Brief:
Please use the court order to explain, in one to three sentences, why it says the text messages the Applicants presented are not new.

Text:

════════

Dockets: IMM-4647-22

IMM-4646-22

Citation: 2022 FC 754

Vancouver, British Columbia, May 24, 2022

PRESENT: The Honourable Mr. Justice Roy

Docket: IMM-4647-22

BETWEEN:

ABDULBASIT ADEREMI AKINWUMI

Applicant

and

THE MINISTER OF PUBLIC SAFETY AND EMERGENCY PREPAREDNESS

Respondent

Docket: IMM-4646-22

AND BETWEEN:

EFE GREGORY EJINYERE

Applicant

and

THE MINISTER OF PUBLIC SAFETY AND EMERGENCY PREPAREDNESS

Respondent

ORDER AND REASONS

[1] These are two cases that were heard at the same time and were argued on the same basis. This Order and its Reasons will be filed in both cases. The two applicants will be referred to throughout as “the Applicants”.

[2] The Applicants seek a judicial stay of the execution of a removal order set for May 25, 2022. They came to the Court in extremis, but the Court chose to hear the matter in spite of its lateness, in view of the fact that the Applicants have known since March 14 that the removal order was to be enforced.

[3] These Applicants are citizens of Nigeria who came to Canada in April 2014 (Mr. Akinwumi) and August 2015 (Mr. Ejinyere) and never left. They both came to this country as students. After receiving an extension for their study permits, they were both found to be inadmissible in October 2020 for failing to abide by the conditions of their study permits. They both were without status since 2019. Indeed neither one is enrolled in school since 2019.

[4] The Applicants were offered an opportunity to apply for a Pre-Removal Risk Assessment [PRRA]. The applications were received by the Department of Citizenship and Immigration on January 13, 2021. A negative decision followed on August 18, 2021. Judicial review has been sought.

[5] The Applicants attempted to have their removal from Canada deferred by the Officer responsible for the enforcement of the removal. For a reason that remains shrouded in mystery, the deferral letter with respect to both Applicants, found in both of their motion records, is dated April 20, 2022, yet it appears that the request for deferral was communicated to the Removals Officer only on May 8.

[6] The reason given for the deferral is that the Applicants, because of their sexual orientation and the attitude of Nigerians towards same sex couples, will face personal harm if removed to Nigeria. Despite the fact that the PRRA addressed squarely the issue of the Applicants’ sexual orientation, they contended that there was new evidence related to their sexual orientation. The Applicants argued before the Removals Officer that there were exchanges of text messages with the Applicants’ fathers where threats were made. However, contrary to what was alluded to, these messages are not new. They happened well before the PRRA decision in August 2021; according to the letter seeking deferral, one salient exchange would have taken place on February 10, 2021.

[7] In a well written decision letter dated May 12, the Removals Officer rejects the request for a deferral. Having established that an Officer’s discretion is very much limited by section 48 of the Immigration and Refugee Protection Act (S.C. 2001, c 27) [the Act], the Removals Officer conducts a detailed review of the immigration history of the two Applicants. The Officer considers the text messages presented by the Applicants, together with the negative PRRA decisions.

════════

Data:

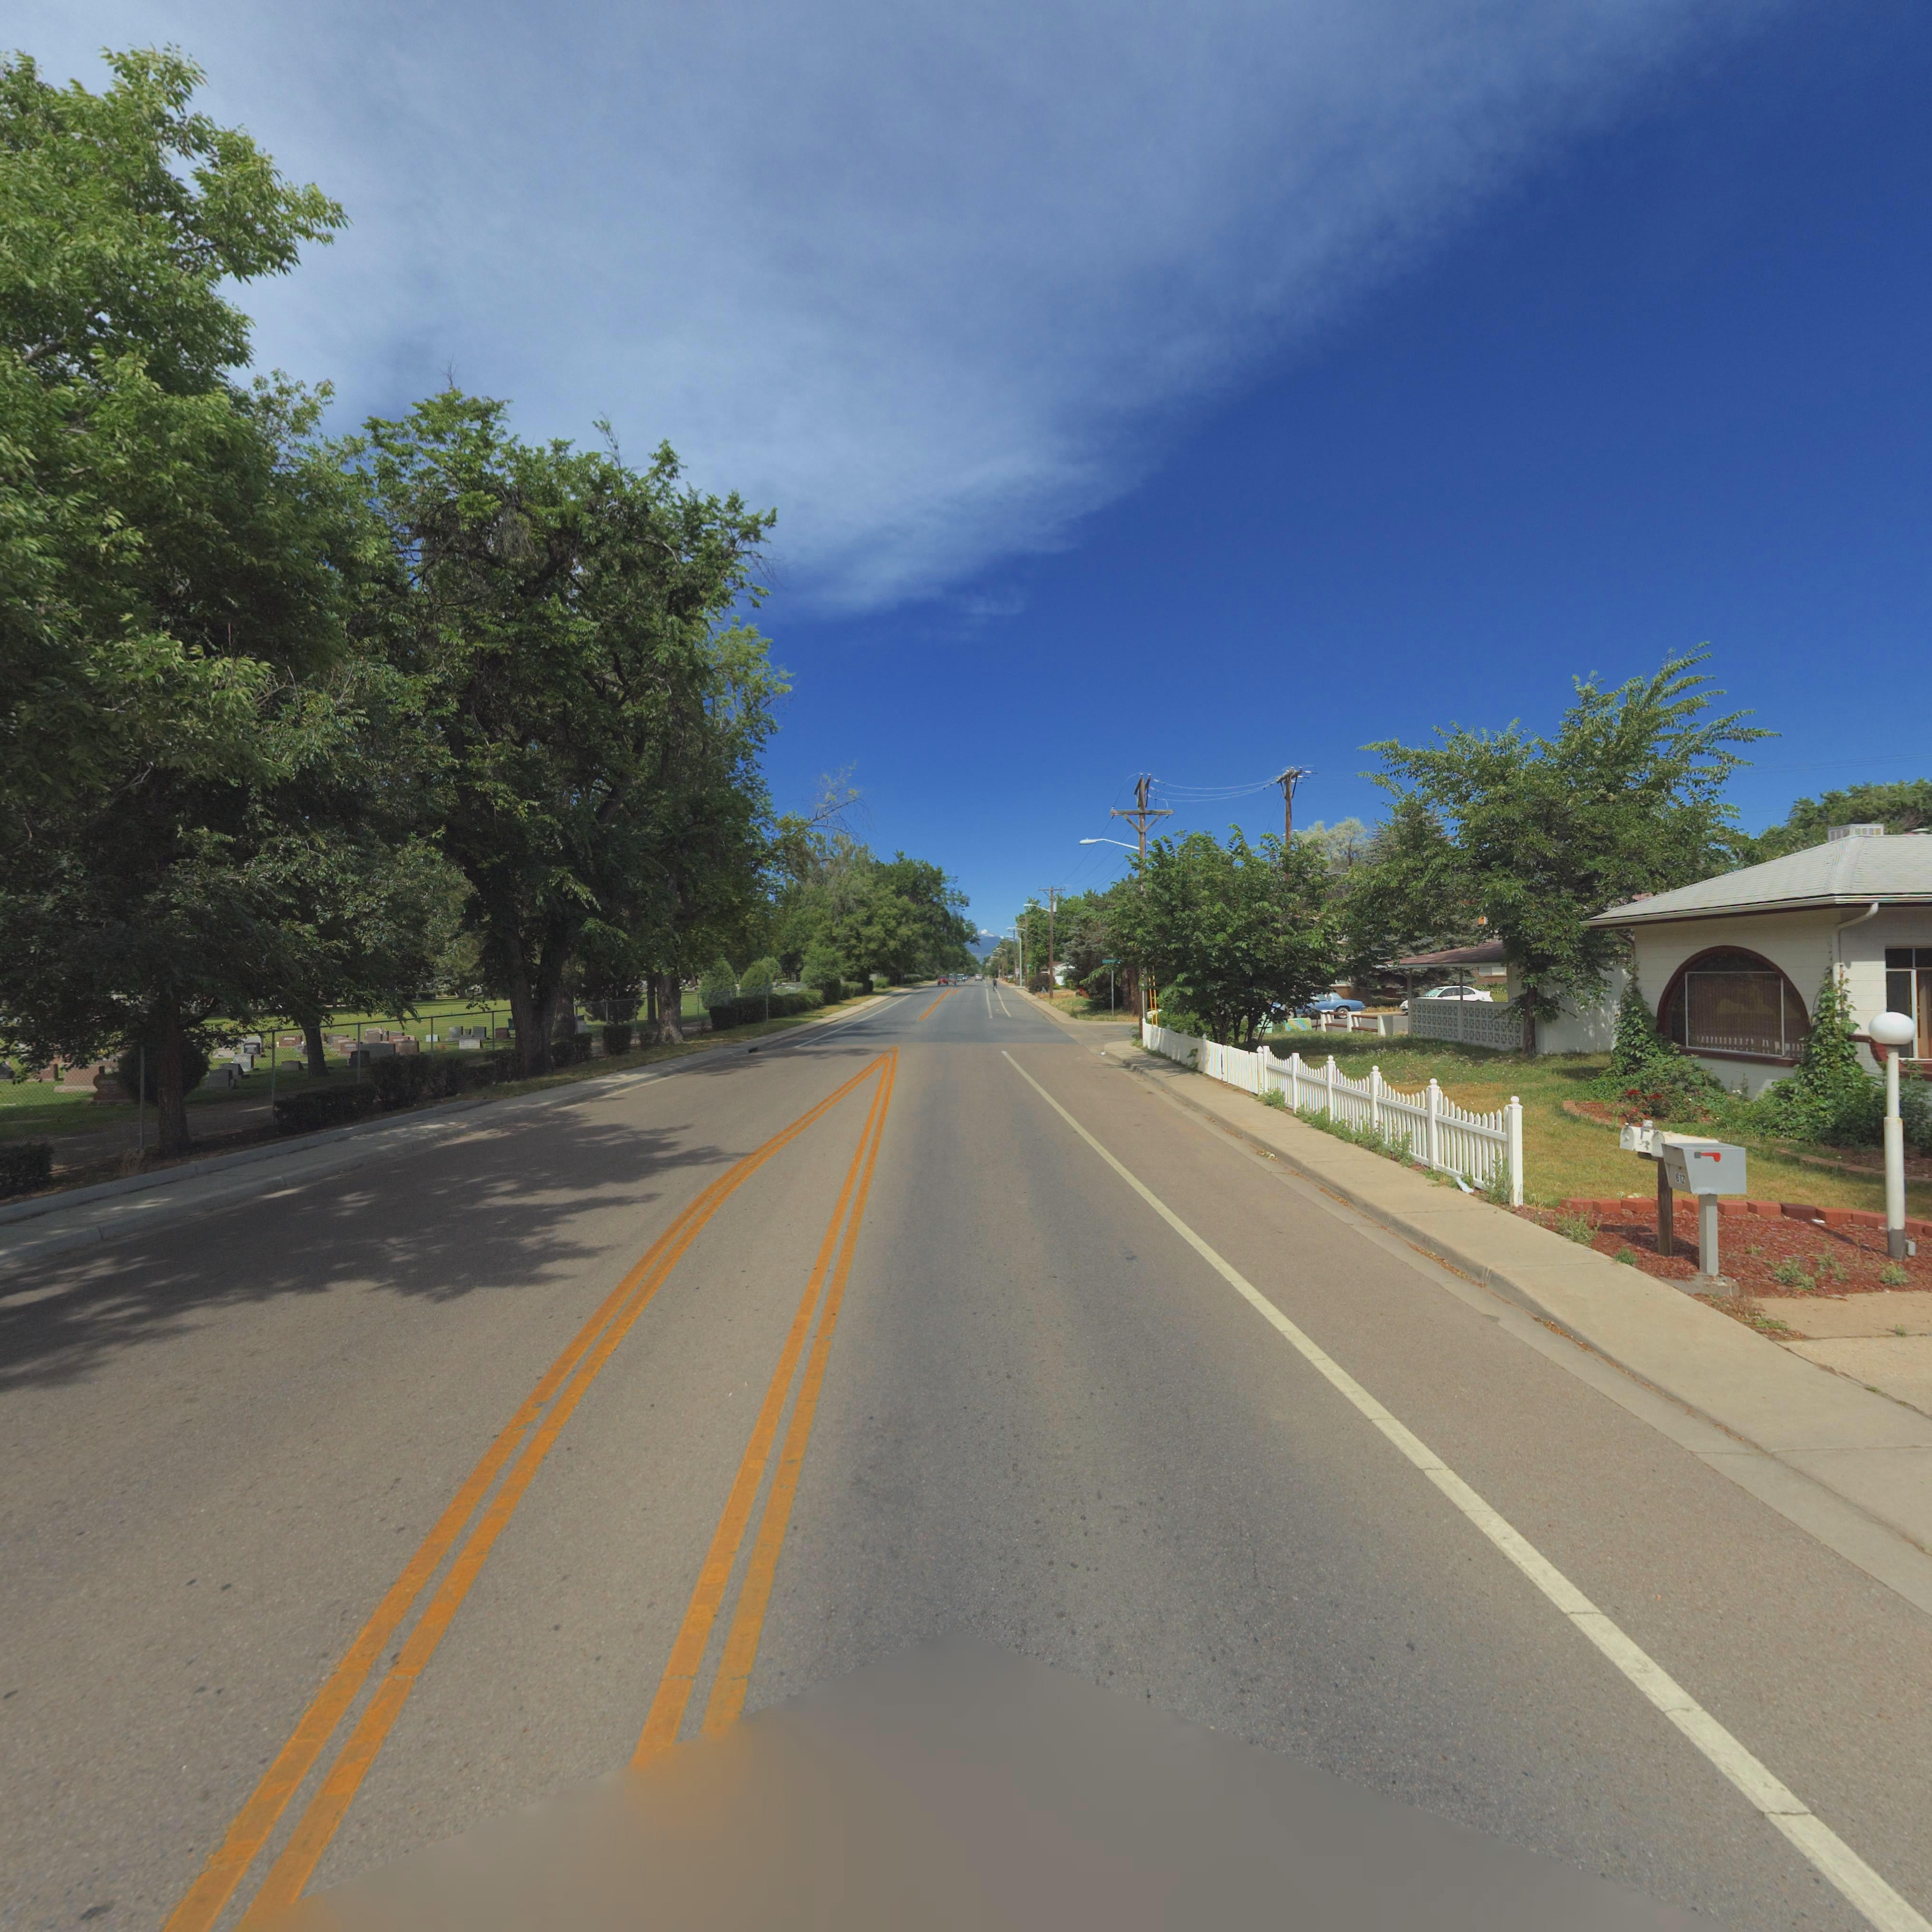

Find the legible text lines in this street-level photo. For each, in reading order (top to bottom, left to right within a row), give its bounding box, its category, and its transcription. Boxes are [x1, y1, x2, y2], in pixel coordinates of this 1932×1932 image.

════════

Result of this task:
The messages were exchanged well before the negative PRRA decision of August 18, 2021. According to the letter seeking deferral, one salient exchange took place on February 10, 2021.